Task goal ▸ Can you rewrite the data below with "common name" changed to "vernacular name" everywhere it occurs, all else left as is and the pictures omitted?

──────

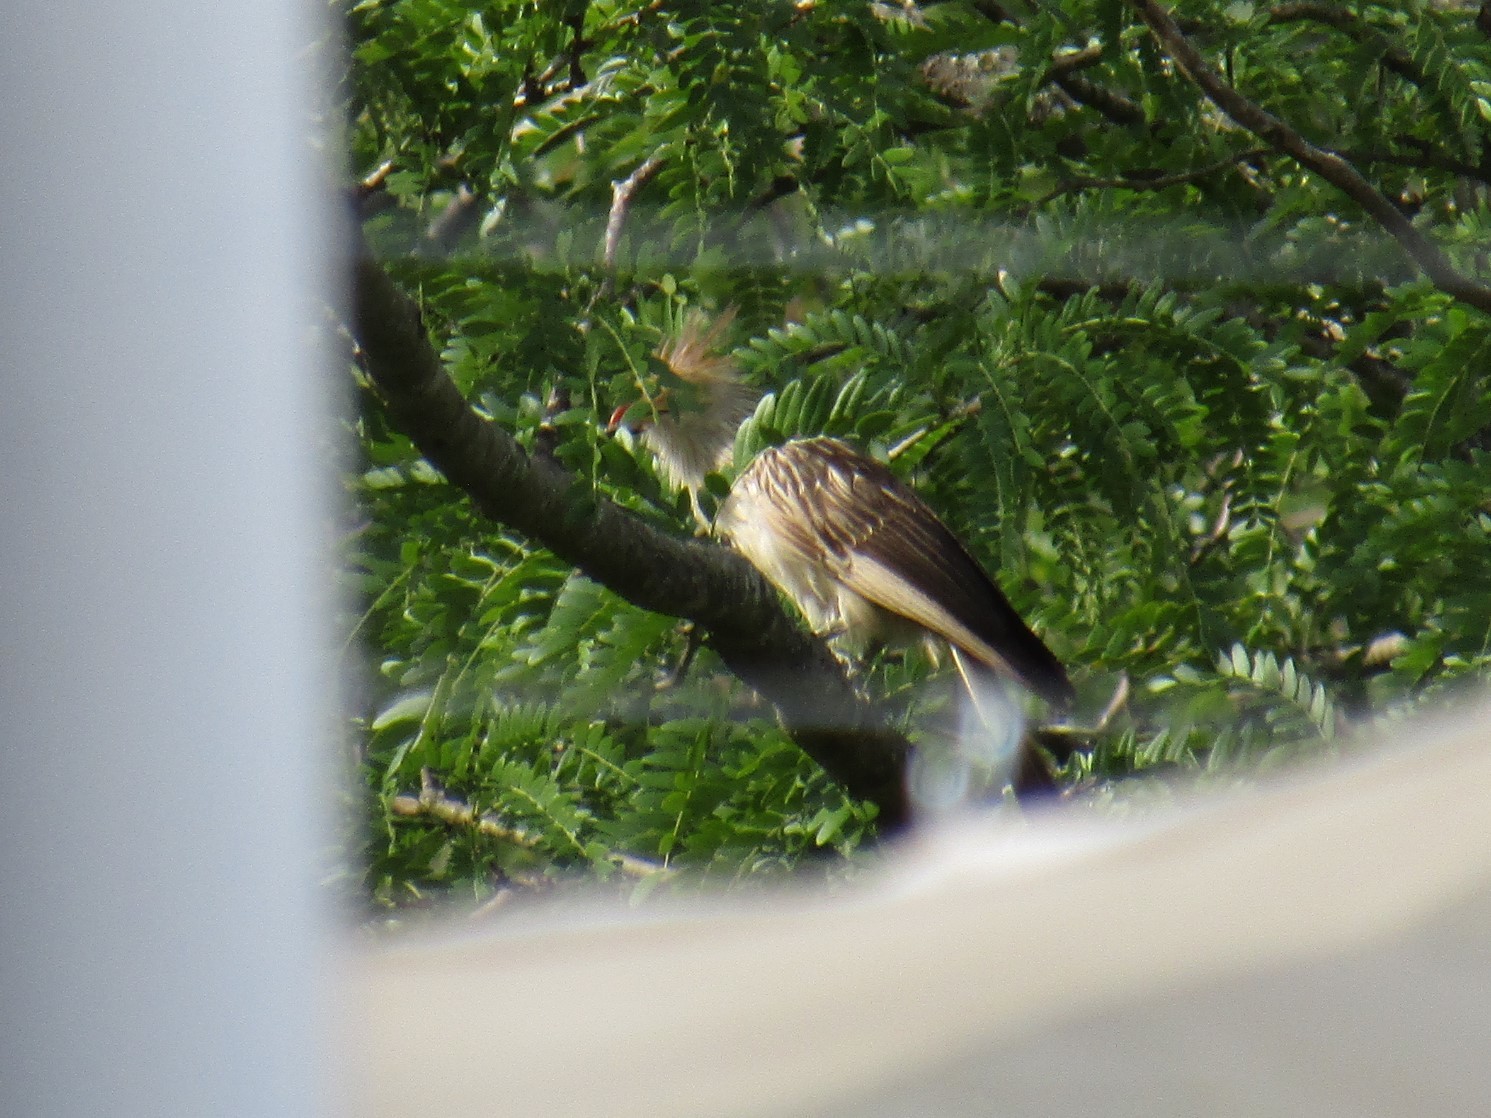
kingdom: Animalia
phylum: Chordata
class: Aves
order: Cuculiformes
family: Cuculidae
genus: Guira
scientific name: Guira guira
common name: Guira cuckoo
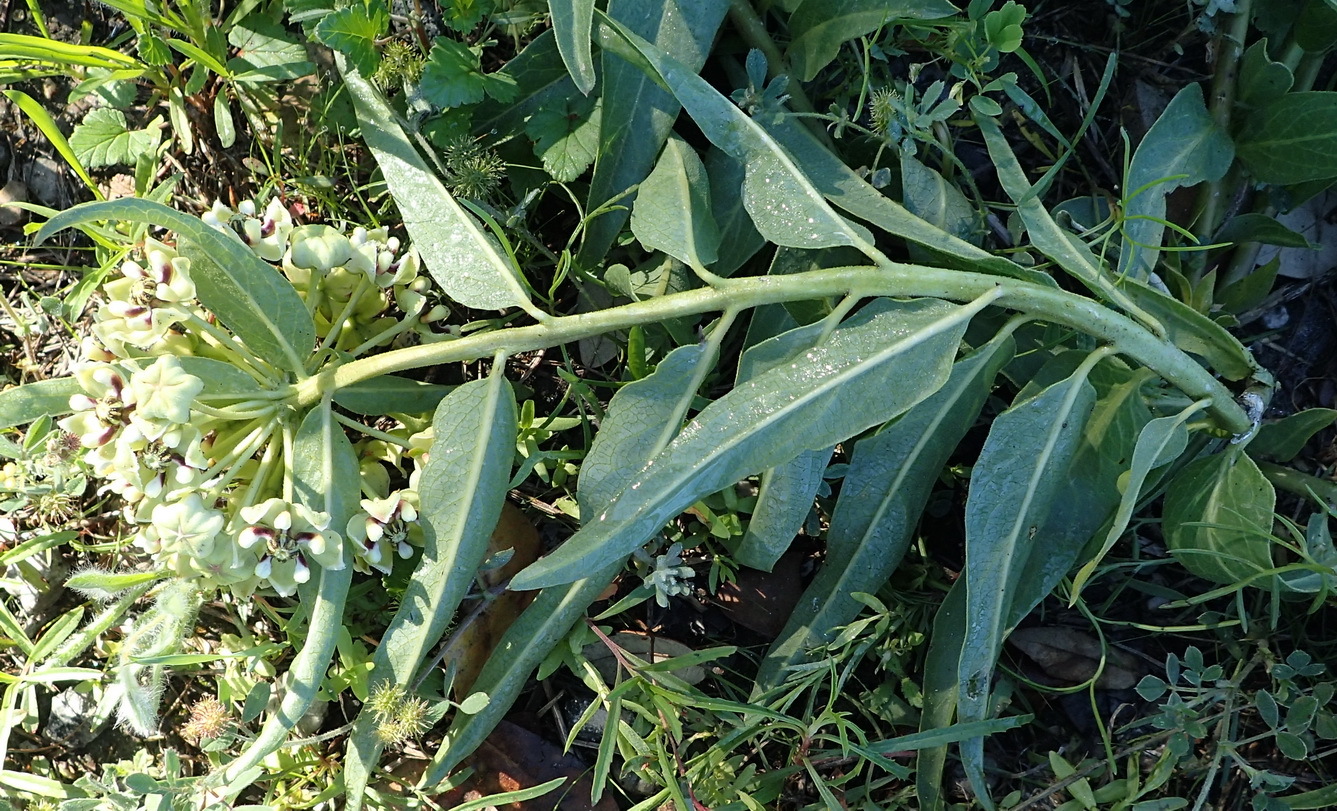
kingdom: Plantae
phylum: Tracheophyta
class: Magnoliopsida
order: Gentianales
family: Apocynaceae
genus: Asclepias
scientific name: Asclepias asperula
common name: Antelope horns
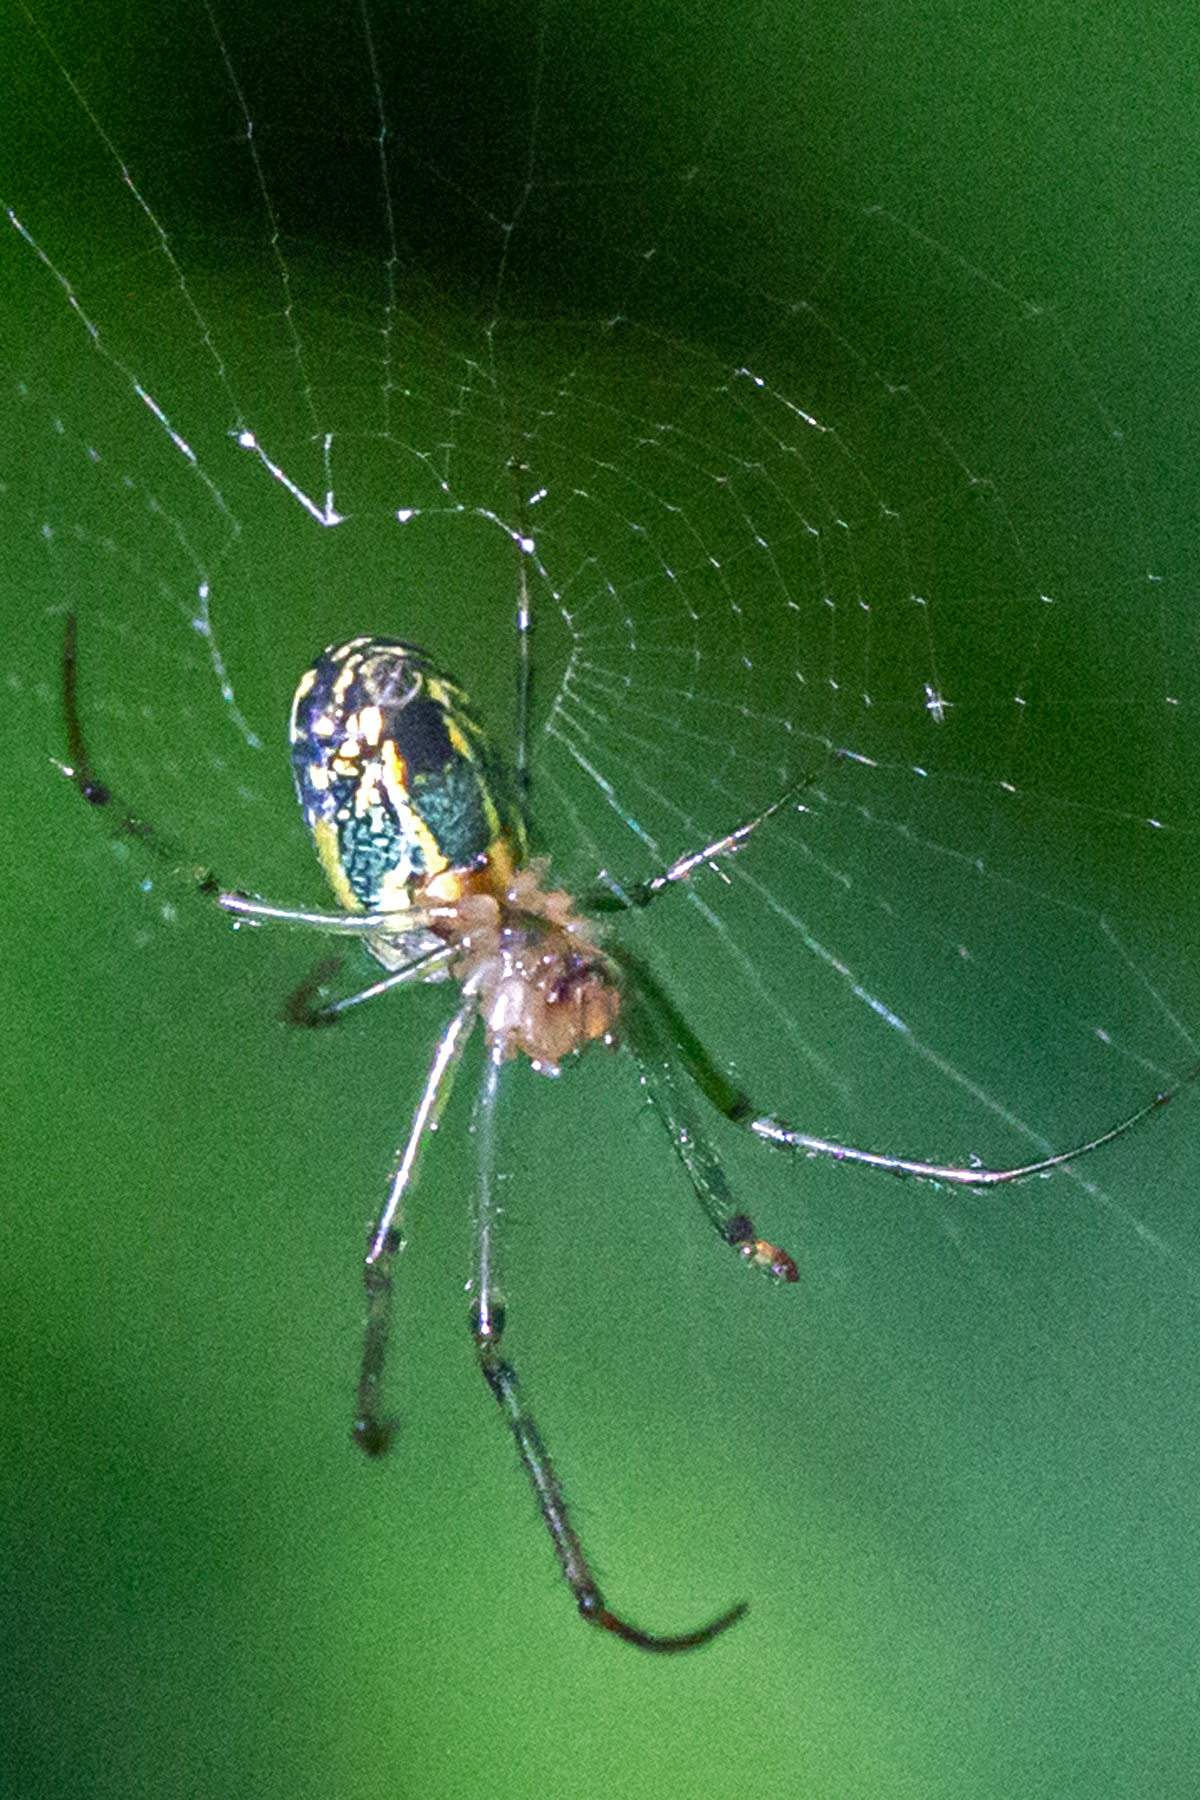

──────

Finished task ▸
kingdom: Animalia
phylum: Chordata
class: Aves
order: Cuculiformes
family: Cuculidae
genus: Guira
scientific name: Guira guira
vernacular name: Guira cuckoo
kingdom: Plantae
phylum: Tracheophyta
class: Magnoliopsida
order: Gentianales
family: Apocynaceae
genus: Asclepias
scientific name: Asclepias asperula
vernacular name: Antelope horns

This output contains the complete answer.